Sihong Xie, Jing Wang, Mohammad Shafkat Amin, Baoshi Yan, Anmol Bhasin, Clement T. Yu, Philip S. Yu

DSAA 2015: 1-10


 

Abstract

This paper presents a simple and effective framework that can detect irrelevant short text contents following blogs and news articles, etc. in a context-aware and timely fashion. Nowadays, websites such as Linkedin.com and CNN.com allow their visitors to leave comments after articles, and spammers are exploiting this feature to post irrelevant contents. Visited by millions of readers per day, these websites have extremely high visibility, and irrelevant comments have a detrimental effect on the visiting traffic and revenue of these websites. Therefore, it is critical to eliminate these irrelevant comments as accurately and early as possible.
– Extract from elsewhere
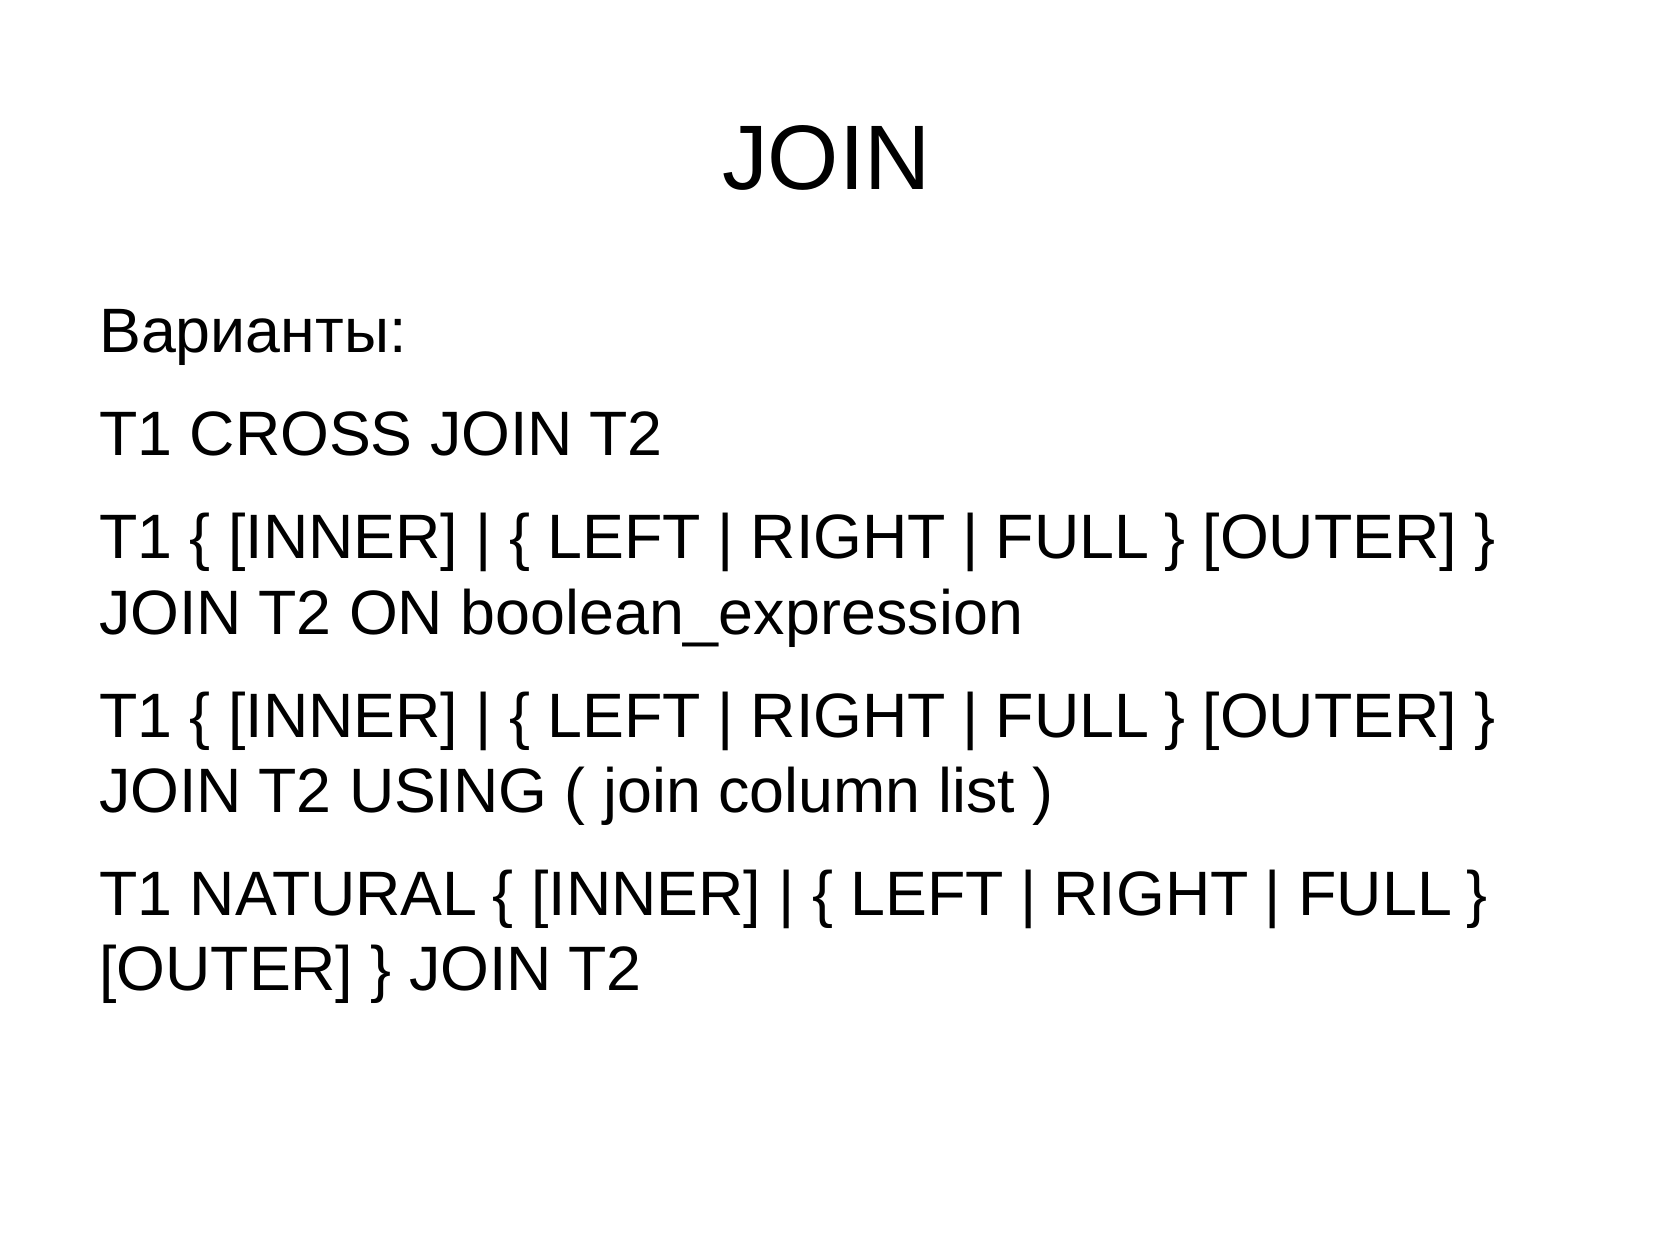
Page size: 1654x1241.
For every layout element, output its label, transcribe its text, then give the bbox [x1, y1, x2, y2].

Different from traditional text mining tasks, comments following news and blog articles are characterized by briefness and context-dependent semantics, making it difficult to measure semantic relevance. What's worse, there could be only a handful of comments soon after an article is posted, leading to a severe lack of information for semantics and relevance measurement. We propose to infer “context-aware semantics” to address the above challenges in a unified framework. Specifically, we construct contexts for comments using either blocks of surrounding comments, or comments collected via a principled transfer learning approach. The constructed contexts mitigate the sparseness and sharply define context-dependent semantics of comments, even at the early stage of commenting activities, allowing traditional dimension reduction methods to better capture the semantics of short texts in a context-aware way. We confirm the effectiveness of the proposed method on two real world datasets consisting of news and blog articles and comments, with a maximal improvement of 20% in Area Under Precision-Recall Curve.